▸ **ACTIVITY**:
Rewrite the text in each row below, changing "Subscribe" to "Join" and keeping everything else the same. Leave out the pictures.
--- RECORDS SUPPLIED Enclosed Below ---
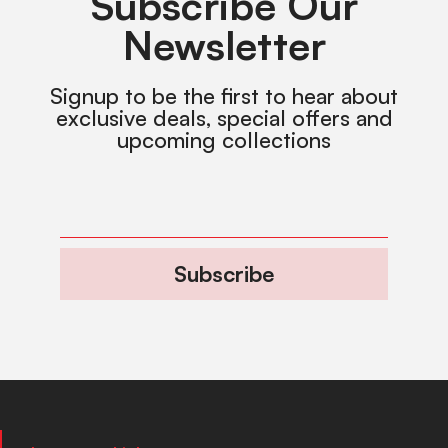
Subscribe Our
Newsletter
Signup to be the first to hear about
exclusive deals, special offers and
upcoming collections
Subscribe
--- End of Enclosed RECORDS SUPPLIED ---
▸ **TASK RESULT**:
Join Our
Newsletter
Signup to be the first to hear about
exclusive deals, special offers and
upcoming collections
Join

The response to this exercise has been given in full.